◆ INSTRUCTIONS FOR THE TASK ◆
Only the lines from the line containing "5 If you are" to the end of the entries should be repeated, exactly as they appear.

◆ DATASET EXCERPTS ◆
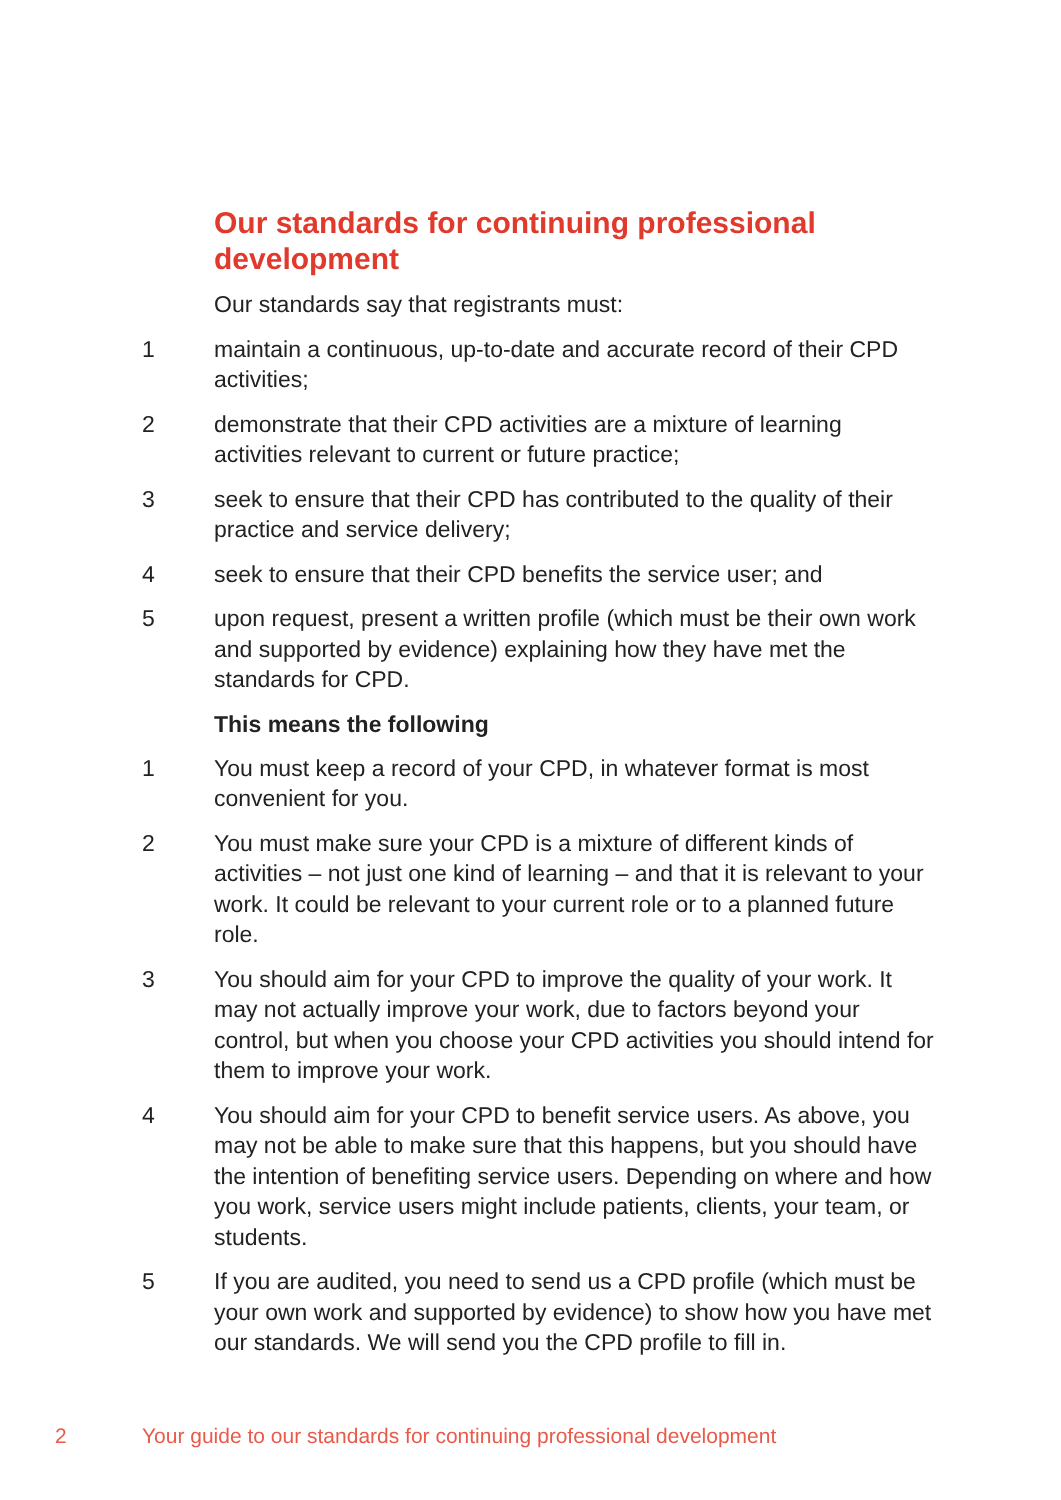Our standards for continuing professional development
Our standards say that registrants must:
1 maintain a continuous, up-to-date and accurate record of their CPD activities;
2 demonstrate that their CPD activities are a mixture of learning activities relevant to current or future practice;
3 seek to ensure that their CPD has contributed to the quality of their practice and service delivery;
4 seek to ensure that their CPD benefits the service user; and
5 upon request, present a written profile (which must be their own work and supported by evidence) explaining how they have met the standards for CPD.
This means the following
1 You must keep a record of your CPD, in whatever format is most convenient for you.
2 You must make sure your CPD is a mixture of different kinds of activities – not just one kind of learning – and that it is relevant to your work. It could be relevant to your current role or to a planned future role.
3 You should aim for your CPD to improve the quality of your work. It may not actually improve your work, due to factors beyond your control, but when you choose your CPD activities you should intend for them to improve your work.
4 You should aim for your CPD to benefit service users. As above, you may not be able to make sure that this happens, but you should have the intention of benefiting service users. Depending on where and how you work, service users might include patients, clients, your team, or students.
5 If you are audited, you need to send us a CPD profile (which must be your own work and supported by evidence) to show how you have met our standards. We will send you the CPD profile to fill in.
2 Your guide to our standards for continuing professional development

◆ ANSWER FOR THIS EXERCISE ◆
5 If you are audited, you need to send us a CPD profile (which must be your own work and supported by evidence) to show how you have met our standards. We will send you the CPD profile to fill in.
2 Your guide to our standards for continuing professional development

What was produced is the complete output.